Attila Gökçe

Attila Gökçe

agokce@milliyet.com.tr

Tüm Yazıları

Hayır, bu Beşiktaş’ı asla onaylamı-yoruz, sahiplene-miyoruz. Çünkü o kendini kaybetmiş. Kendi kimliğine ve unvanlarına maalesef sahip olamıyor!

Şimdi soralım: Süper Lig için bile hazırlıksız, yetersiz ve etkisiz olan bu kadro Şampiyonlar Ligi’nde kendini ve bu ülkeyi temsil edebilir mi? Elbette hayır!...
Her şeyden önce bu takımın taktik hazırlığını, oyun planlamasını, felsefesini sorgulamaya hiç hakkımız yok.
Onlar daha baştan “fundamental”den kaybediyorlar. Yani futbolun alt yapılarda öğretilen temel top tekniğinden.
Beşiktaş hiç yapay çim mazeretine sığınmasın... Onlar geçen yıl Ankara’da aynı zeminde üç maç kazandılar.
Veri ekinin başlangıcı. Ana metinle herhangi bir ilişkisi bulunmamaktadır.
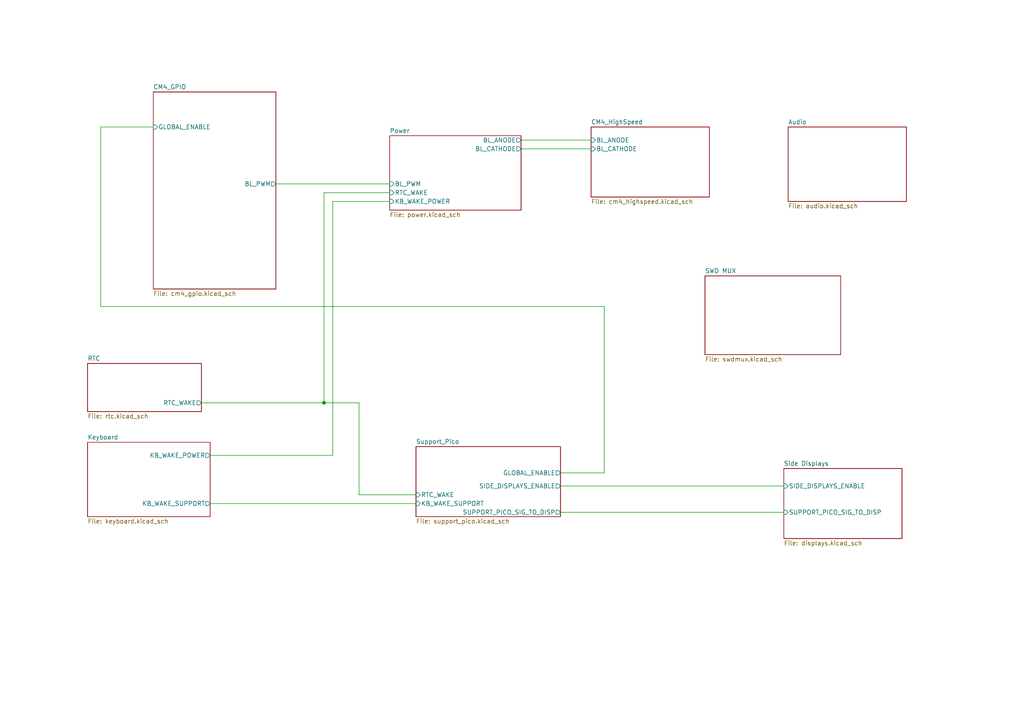
<source format=kicad_sch>
(kicad_sch
	(version 20231120)
	(generator "eeschema")
	(generator_version "8.0")
	(uuid "fdce8012-5f35-4f58-8abb-80214b4af8fe")
	(paper "A4")
	(title_block
		(title "Z88R - Z88 Recreated")
		(date "2024-08-23")
		(rev "20240823")
		(company "Fountain and Menadue")
	)
	(lib_symbols)
	(junction
		(at 93.98 116.84)
		(diameter 0)
		(color 0 0 0 0)
		(uuid "c3cedb10-76f0-4b7a-8dbf-7d763999e33d")
	)
	(wire
		(pts
			(xy 151.13 40.64) (xy 171.45 40.64)
		)
		(stroke
			(width 0)
			(type default)
		)
		(uuid "05760f42-a778-42a8-9228-8ef8b2af7329")
	)
	(wire
		(pts
			(xy 151.13 43.18) (xy 171.45 43.18)
		)
		(stroke
			(width 0)
			(type default)
		)
		(uuid "223cd837-5551-40e3-b1aa-ad6900a6d5dd")
	)
	(wire
		(pts
			(xy 175.26 88.9) (xy 175.26 137.16)
		)
		(stroke
			(width 0)
			(type default)
		)
		(uuid "2f901dfd-a7b6-4389-bf4e-49a93bfbc39f")
	)
	(wire
		(pts
			(xy 104.14 116.84) (xy 104.14 143.51)
		)
		(stroke
			(width 0)
			(type default)
		)
		(uuid "3139541e-980a-46c5-a35c-3e39d55c4181")
	)
	(wire
		(pts
			(xy 93.98 55.88) (xy 113.03 55.88)
		)
		(stroke
			(width 0)
			(type default)
		)
		(uuid "46d19529-89dc-453d-a51d-3f8de613de08")
	)
	(wire
		(pts
			(xy 162.56 148.59) (xy 227.33 148.59)
		)
		(stroke
			(width 0)
			(type default)
		)
		(uuid "66b7ee2f-55cb-4cb8-9fca-eaebe484d910")
	)
	(wire
		(pts
			(xy 104.14 116.84) (xy 93.98 116.84)
		)
		(stroke
			(width 0)
			(type default)
		)
		(uuid "6e4b27c3-35d0-42cf-b592-9dc8a0b05918")
	)
	(wire
		(pts
			(xy 175.26 137.16) (xy 162.56 137.16)
		)
		(stroke
			(width 0)
			(type default)
		)
		(uuid "7361d873-54ed-4bff-bf97-447f571ff314")
	)
	(wire
		(pts
			(xy 96.52 58.42) (xy 113.03 58.42)
		)
		(stroke
			(width 0)
			(type default)
		)
		(uuid "7b0aa0a1-9c60-406a-839c-78453726c5e7")
	)
	(wire
		(pts
			(xy 60.96 146.05) (xy 120.65 146.05)
		)
		(stroke
			(width 0)
			(type default)
		)
		(uuid "807de82a-cc20-4e37-81f9-a89034183509")
	)
	(wire
		(pts
			(xy 93.98 116.84) (xy 58.42 116.84)
		)
		(stroke
			(width 0)
			(type default)
		)
		(uuid "8245770e-8e32-4e89-8747-19874c367448")
	)
	(wire
		(pts
			(xy 29.21 36.83) (xy 29.21 88.9)
		)
		(stroke
			(width 0)
			(type default)
		)
		(uuid "84de6147-fa78-4214-90d3-492f90a0ab10")
	)
	(wire
		(pts
			(xy 162.56 140.97) (xy 227.33 140.97)
		)
		(stroke
			(width 0)
			(type default)
		)
		(uuid "89540ec6-1775-4746-81cc-7a42bd9a43a6")
	)
	(wire
		(pts
			(xy 29.21 36.83) (xy 44.45 36.83)
		)
		(stroke
			(width 0)
			(type default)
		)
		(uuid "8997dd5a-4b4f-4435-9594-960fac61ddd2")
	)
	(wire
		(pts
			(xy 80.01 53.34) (xy 113.03 53.34)
		)
		(stroke
			(width 0)
			(type default)
		)
		(uuid "8f9a00d8-6a05-43bf-9040-60cf8b5e062f")
	)
	(wire
		(pts
			(xy 96.52 132.08) (xy 96.52 58.42)
		)
		(stroke
			(width 0)
			(type default)
		)
		(uuid "a4fcd6cd-a56e-41cd-9ea6-f5c248001590")
	)
	(wire
		(pts
			(xy 104.14 143.51) (xy 120.65 143.51)
		)
		(stroke
			(width 0)
			(type default)
		)
		(uuid "bb8aebbf-db01-4bcf-ba64-da4422acc04b")
	)
	(wire
		(pts
			(xy 29.21 88.9) (xy 175.26 88.9)
		)
		(stroke
			(width 0)
			(type default)
		)
		(uuid "bc1141a4-b2af-4dca-9518-42d3349ac740")
	)
	(wire
		(pts
			(xy 93.98 55.88) (xy 93.98 116.84)
		)
		(stroke
			(width 0)
			(type default)
		)
		(uuid "bd038c74-0deb-4b53-be62-9638ab0182cb")
	)
	(wire
		(pts
			(xy 60.96 132.08) (xy 96.52 132.08)
		)
		(stroke
			(width 0)
			(type default)
		)
		(uuid "f2e520fe-bb4d-456b-b6b4-a9dd19d3f5f9")
	)
	(sheet
		(at 120.65 129.54)
		(size 41.91 20.32)
		(fields_autoplaced yes)
		(stroke
			(width 0.1524)
			(type solid)
		)
		(fill
			(color 0 0 0 0.0000)
		)
		(uuid "473923ee-4723-4e62-9c3b-b8c36a40674a")
		(property "Sheetname" "Support_Pico"
			(at 120.65 128.8284 0)
			(effects
				(font
					(size 1.27 1.27)
				)
				(justify left bottom)
			)
		)
		(property "Sheetfile" "support_pico.kicad_sch"
			(at 120.65 150.4446 0)
			(effects
				(font
					(size 1.27 1.27)
				)
				(justify left top)
			)
		)
		(pin "SIDE_DISPLAYS_ENABLE" output
			(at 162.56 140.97 0)
			(effects
				(font
					(size 1.27 1.27)
				)
				(justify right)
			)
			(uuid "86161faf-a7d4-408f-ada0-b6ca77ca1b19")
		)
		(pin "RTC_WAKE" input
			(at 120.65 143.51 180)
			(effects
				(font
					(size 1.27 1.27)
				)
				(justify left)
			)
			(uuid "06783c4b-a4ed-4717-8cb1-95a2c8f646fc")
		)
		(pin "KB_WAKE_SUPPORT" input
			(at 120.65 146.05 180)
			(effects
				(font
					(size 1.27 1.27)
				)
				(justify left)
			)
			(uuid "b255e883-2c3e-4b6d-85b2-1e41b5db6fb8")
		)
		(pin "GLOBAL_ENABLE" output
			(at 162.56 137.16 0)
			(effects
				(font
					(size 1.27 1.27)
				)
				(justify right)
			)
			(uuid "1ce7b1a7-ffc3-4ac9-b8ca-0b463bce4912")
		)
		(pin "SUPPORT_PICO_SIG_TO_DISP" output
			(at 162.56 148.59 0)
			(effects
				(font
					(size 1.27 1.27)
				)
				(justify right)
			)
			(uuid "951ead86-01db-410b-b296-58f89767a337")
		)
		(instances
			(project "z88_new"
				(path "/fdce8012-5f35-4f58-8abb-80214b4af8fe"
					(page "7")
				)
			)
		)
	)
	(sheet
		(at 25.4 105.41)
		(size 33.02 13.97)
		(fields_autoplaced yes)
		(stroke
			(width 0.1524)
			(type solid)
		)
		(fill
			(color 0 0 0 0.0000)
		)
		(uuid "60965c3c-ccd5-4bfc-99df-a9198f5da7e0")
		(property "Sheetname" "RTC"
			(at 25.4 104.6984 0)
			(effects
				(font
					(size 1.27 1.27)
				)
				(justify left bottom)
			)
		)
		(property "Sheetfile" "rtc.kicad_sch"
			(at 25.4 119.9646 0)
			(effects
				(font
					(size 1.27 1.27)
				)
				(justify left top)
			)
		)
		(pin "RTC_WAKE" output
			(at 58.42 116.84 0)
			(effects
				(font
					(size 1.27 1.27)
				)
				(justify right)
			)
			(uuid "391723a5-336b-4bbe-83e6-cf3c17f3b3ac")
		)
		(instances
			(project "z88_new"
				(path "/fdce8012-5f35-4f58-8abb-80214b4af8fe"
					(page "8")
				)
			)
		)
	)
	(sheet
		(at 25.4 128.27)
		(size 35.56 21.59)
		(fields_autoplaced yes)
		(stroke
			(width 0.1524)
			(type solid)
		)
		(fill
			(color 0 0 0 0.0000)
		)
		(uuid "611ade0a-1c77-478f-8f5a-a9824ea3de3f")
		(property "Sheetname" "Keyboard"
			(at 25.4 127.5584 0)
			(effects
				(font
					(size 1.27 1.27)
				)
				(justify left bottom)
			)
		)
		(property "Sheetfile" "keyboard.kicad_sch"
			(at 25.4 150.4446 0)
			(effects
				(font
					(size 1.27 1.27)
				)
				(justify left top)
			)
		)
		(pin "KB_WAKE_SUPPORT" output
			(at 60.96 146.05 0)
			(effects
				(font
					(size 1.27 1.27)
				)
				(justify right)
			)
			(uuid "7a3be624-5697-4143-98d2-d50b775c03e4")
		)
		(pin "KB_WAKE_POWER" output
			(at 60.96 132.08 0)
			(effects
				(font
					(size 1.27 1.27)
				)
				(justify right)
			)
			(uuid "e20e47e3-424e-4b76-badf-075bec43f7ee")
		)
		(instances
			(project "z88_new"
				(path "/fdce8012-5f35-4f58-8abb-80214b4af8fe"
					(page "2")
				)
			)
		)
	)
	(sheet
		(at 113.03 39.37)
		(size 38.1 21.59)
		(fields_autoplaced yes)
		(stroke
			(width 0.1524)
			(type solid)
		)
		(fill
			(color 0 0 0 0.0000)
		)
		(uuid "6434ccfa-7df9-4cde-838e-fd2ac0b6c30c")
		(property "Sheetname" "Power"
			(at 113.03 38.6584 0)
			(effects
				(font
					(size 1.27 1.27)
				)
				(justify left bottom)
			)
		)
		(property "Sheetfile" "power.kicad_sch"
			(at 113.03 61.5446 0)
			(effects
				(font
					(size 1.27 1.27)
				)
				(justify left top)
			)
		)
		(pin "BL_ANODE" output
			(at 151.13 40.64 0)
			(effects
				(font
					(size 1.27 1.27)
				)
				(justify right)
			)
			(uuid "612be5eb-f33f-44a7-be09-2eee973791c9")
		)
		(pin "BL_CATHODE" output
			(at 151.13 43.18 0)
			(effects
				(font
					(size 1.27 1.27)
				)
				(justify right)
			)
			(uuid "dcedda10-641c-4998-8a30-5542542d90f4")
		)
		(pin "BL_PWM" input
			(at 113.03 53.34 180)
			(effects
				(font
					(size 1.27 1.27)
				)
				(justify left)
			)
			(uuid "82151a77-161f-44a9-82ab-af817e034543")
		)
		(pin "KB_WAKE_POWER" input
			(at 113.03 58.42 180)
			(effects
				(font
					(size 1.27 1.27)
				)
				(justify left)
			)
			(uuid "10edca40-14c7-4abe-83f5-44b0e50e9ea8")
		)
		(pin "RTC_WAKE" input
			(at 113.03 55.88 180)
			(effects
				(font
					(size 1.27 1.27)
				)
				(justify left)
			)
			(uuid "6bbde8cc-9d46-4db7-8ae1-fc603bd302fd")
		)
		(instances
			(project "z88_new"
				(path "/fdce8012-5f35-4f58-8abb-80214b4af8fe"
					(page "5")
				)
			)
		)
	)
	(sheet
		(at 228.6 36.83)
		(size 34.29 21.59)
		(fields_autoplaced yes)
		(stroke
			(width 0.1524)
			(type solid)
		)
		(fill
			(color 0 0 0 0.0000)
		)
		(uuid "86bb6f64-e7a3-4051-823f-e8508ef11acf")
		(property "Sheetname" "Audio"
			(at 228.6 36.1184 0)
			(effects
				(font
					(size 1.27 1.27)
				)
				(justify left bottom)
			)
		)
		(property "Sheetfile" "audio.kicad_sch"
			(at 228.6 59.0046 0)
			(effects
				(font
					(size 1.27 1.27)
				)
				(justify left top)
			)
		)
		(instances
			(project "z88_new"
				(path "/fdce8012-5f35-4f58-8abb-80214b4af8fe"
					(page "10")
				)
			)
		)
	)
	(sheet
		(at 171.45 36.83)
		(size 34.29 20.32)
		(fields_autoplaced yes)
		(stroke
			(width 0.1524)
			(type solid)
		)
		(fill
			(color 0 0 0 0.0000)
		)
		(uuid "8ddb6376-5a6e-41ae-9d91-9d7c87ad33ec")
		(property "Sheetname" "CM4_HighSpeed"
			(at 171.45 36.1184 0)
			(effects
				(font
					(size 1.27 1.27)
				)
				(justify left bottom)
			)
		)
		(property "Sheetfile" "cm4_highspeed.kicad_sch"
			(at 171.45 57.7346 0)
			(effects
				(font
					(size 1.27 1.27)
				)
				(justify left top)
			)
		)
		(pin "BL_ANODE" input
			(at 171.45 40.64 180)
			(effects
				(font
					(size 1.27 1.27)
				)
				(justify left)
			)
			(uuid "9d0da279-440c-4b29-a63a-2dda0f35894c")
		)
		(pin "BL_CATHODE" input
			(at 171.45 43.18 180)
			(effects
				(font
					(size 1.27 1.27)
				)
				(justify left)
			)
			(uuid "878528e6-3ccb-49bf-b36e-e964607bece8")
		)
		(instances
			(project "z88_new"
				(path "/fdce8012-5f35-4f58-8abb-80214b4af8fe"
					(page "3")
				)
			)
		)
	)
	(sheet
		(at 204.47 80.01)
		(size 39.37 22.86)
		(fields_autoplaced yes)
		(stroke
			(width 0.1524)
			(type solid)
		)
		(fill
			(color 0 0 0 0.0000)
		)
		(uuid "a77ef2bd-e252-49fb-bafe-76bf661b7991")
		(property "Sheetname" "SWD MUX"
			(at 204.47 79.2984 0)
			(effects
				(font
					(size 1.27 1.27)
				)
				(justify left bottom)
			)
		)
		(property "Sheetfile" "swdmux.kicad_sch"
			(at 204.47 103.4546 0)
			(effects
				(font
					(size 1.27 1.27)
				)
				(justify left top)
			)
		)
		(instances
			(project "z88_new"
				(path "/fdce8012-5f35-4f58-8abb-80214b4af8fe"
					(page "9")
				)
			)
		)
	)
	(sheet
		(at 227.33 135.89)
		(size 34.29 20.32)
		(fields_autoplaced yes)
		(stroke
			(width 0.1524)
			(type solid)
		)
		(fill
			(color 0 0 0 0.0000)
		)
		(uuid "b021e735-62db-4e44-b9a4-83c0ced3ecfd")
		(property "Sheetname" "Side Displays"
			(at 227.33 135.1784 0)
			(effects
				(font
					(size 1.27 1.27)
				)
				(justify left bottom)
			)
		)
		(property "Sheetfile" "displays.kicad_sch"
			(at 227.33 156.7946 0)
			(effects
				(font
					(size 1.27 1.27)
				)
				(justify left top)
			)
		)
		(pin "SIDE_DISPLAYS_ENABLE" input
			(at 227.33 140.97 180)
			(effects
				(font
					(size 1.27 1.27)
				)
				(justify left)
			)
			(uuid "ef80b0fa-ca1c-42ca-9888-f82e38eee389")
		)
		(pin "SUPPORT_PICO_SIG_TO_DISP" input
			(at 227.33 148.59 180)
			(effects
				(font
					(size 1.27 1.27)
				)
				(justify left)
			)
			(uuid "af4a270d-72cd-4c0f-ad3d-c537c2b94d1c")
		)
		(instances
			(project "z88_new"
				(path "/fdce8012-5f35-4f58-8abb-80214b4af8fe"
					(page "6")
				)
			)
		)
	)
	(sheet
		(at 44.45 26.67)
		(size 35.56 57.15)
		(fields_autoplaced yes)
		(stroke
			(width 0.1524)
			(type solid)
		)
		(fill
			(color 0 0 0 0.0000)
		)
		(uuid "cd15a5fd-9317-456a-844b-3d9269d12c2d")
		(property "Sheetname" "CM4_GPIO"
			(at 44.45 25.9584 0)
			(effects
				(font
					(size 1.27 1.27)
				)
				(justify left bottom)
			)
		)
		(property "Sheetfile" "cm4_gpio.kicad_sch"
			(at 44.45 84.4046 0)
			(effects
				(font
					(size 1.27 1.27)
				)
				(justify left top)
			)
		)
		(pin "BL_PWM" output
			(at 80.01 53.34 0)
			(effects
				(font
					(size 1.27 1.27)
				)
				(justify right)
			)
			(uuid "9e858da7-6193-4f7a-ba9b-a5f19e392798")
		)
		(pin "GLOBAL_ENABLE" input
			(at 44.45 36.83 180)
			(effects
				(font
					(size 1.27 1.27)
				)
				(justify left)
			)
			(uuid "7f203f3c-aa72-4a15-9807-1e6eb08058d4")
		)
		(instances
			(project "z88_new"
				(path "/fdce8012-5f35-4f58-8abb-80214b4af8fe"
					(page "4")
				)
			)
		)
	)
	(sheet_instances
		(path "/"
			(page "1")
		)
	)
)

</source>
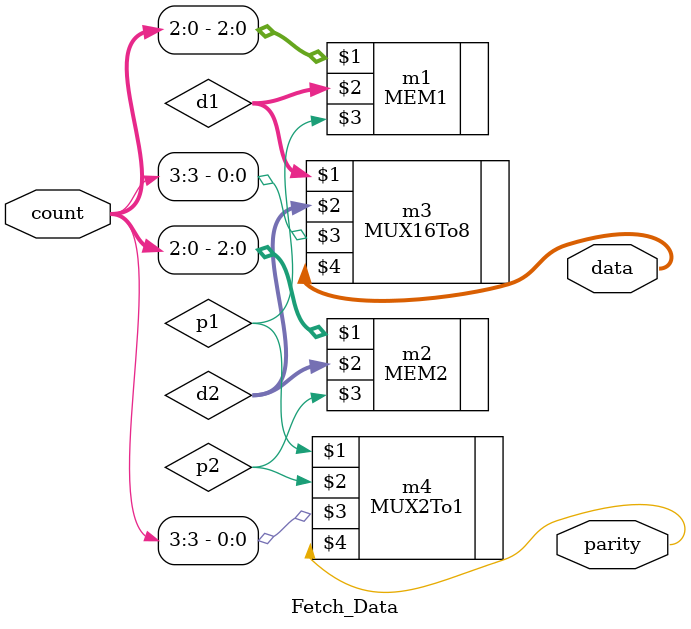
<source format=v>
`include "MEM1.v"
`include "MEM2.v"
`include "MUX16To8.v"
module Fetch_Data(count,data,parity);
input [3:0] count;
output [7:0] data;
output parity;
wire [7:0] d1,d2;
wire p1,p2;
MEM1 m1(count[2:0],d1,p1);
MEM2 m2(count[2:0],d2,p2);
MUX16To8 m3(d1,d2,count[3],data);
MUX2To1 m4(p1,p2,count[3],parity);
endmodule
</source>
Dün topu tutamayan, iki pası bir arada yapamayan, rakiple ikili mücadeleden kaçan, pas ve şut atarken topun ağırlığı, vuruş şiddeti, mesafe kavramlarını hiç düşünmeden, sorumluluktan kaçan bir yığın adamla oynadılar. Topu ayağında tutan yoktu. Yusuf girene kadar top sürüp, taşımaya çalışan da! Bir takım Şampiyonlar Ligi’nde böyle mücadele etmemeli.
Tello’nun verimsizliğini, Holosko’nun formsuzluğunu görüyorsun. Fink’i defterden silmişsin. İsmail gibi fiyatıyla büyük, savunmasıyla sıfır oyuncuyu, İbrahim Üzülmez’e tercih ediyorsun. Hocam kusura bakma, kendine de takıma da yazık ediyorsun.
10 günden beri, Moskova’da kazanmaya kararlı Beşiktaş beyanları dinledik. Gördük ki, o beyanlar yalanmış. En azından yeşil zeminde oynanan oyun hocayı ve talebelerini yalancı çıkarıyor. Havadan hiçbir topu doğru dürüst kullanamayan, yerden top kayıpları ve isabetsiz paslarla sadece telaş üreten Beşiktaş bir ara başlattığı hücumu geriye döndürüp Rüştü’de bitirdi. Eh, ben ne diyeyim artık.

Haberin Devamı

Atı alan Üsküdar’ı geçti
Maçın en gayretli adamı Nobre, topu iki kere eliyle kesiyor. Buluştuğu topların hiçbirini ayağında tutamıyor. Sırtı dönük hiçbir etkinliği yok. Mustafa hoca bu drama bir önlem alamıyor. Nihat’ta, Yusuf’ta, Holosko’da inanılmaz bir bitiklik, keyifsizlik, Tello’da hayretler içinde gözlenen bir tükenmişlik var. Takımı toplasanız Ernst ve Nobre dışında (doğru ya da yanlış) inadına bir gayret, özveri ve enerjiyle oyuna ortak olan yok. CSKA Moskova, hem de Beşiktaş’ın bastırdığı dakikalarda kazandığı topla öyle pozisyonlara girdi ki, biz ceza alanı içinde Sivok ile Ferrari’yi göremez olduk. Serdar Özkan’la, Ekrem’in gelip stoperlere vekalet ettiğini gördük. Şaşılacak bir disiplinsizlik ve sorumsuzluk örneği.
İbrahim Kaş ve Sivok romantik hayallerle gidip gol arıyorlar. Oysa atı alan çoktan Üsküdar’ı geçmiş. 7 kez korner kullanan bir takımın bir kafa vuruşu, bir etkin şutu olmaz mı? Yazık. Hep birlikte Beşiktaş’ı kaybediyoruz. Haftalardır atamadıkları o golle de avunamayız.
Kongre rüzgârları, yönetim yanlışları, teknik direktörün ihmalleri ya da futbolcuları yerine taraftar motivasyonuyla uğraşması bu kadroyu şaşkına çevirmiş. Hayır, bu Beşiktaş’ı asla onaylamıyoruz, sahiplenemiyoruz.
Çünkü o kendini kaybetmiş. Kendi kimliğine ve unvanlarına maalesef sahip olamıyor!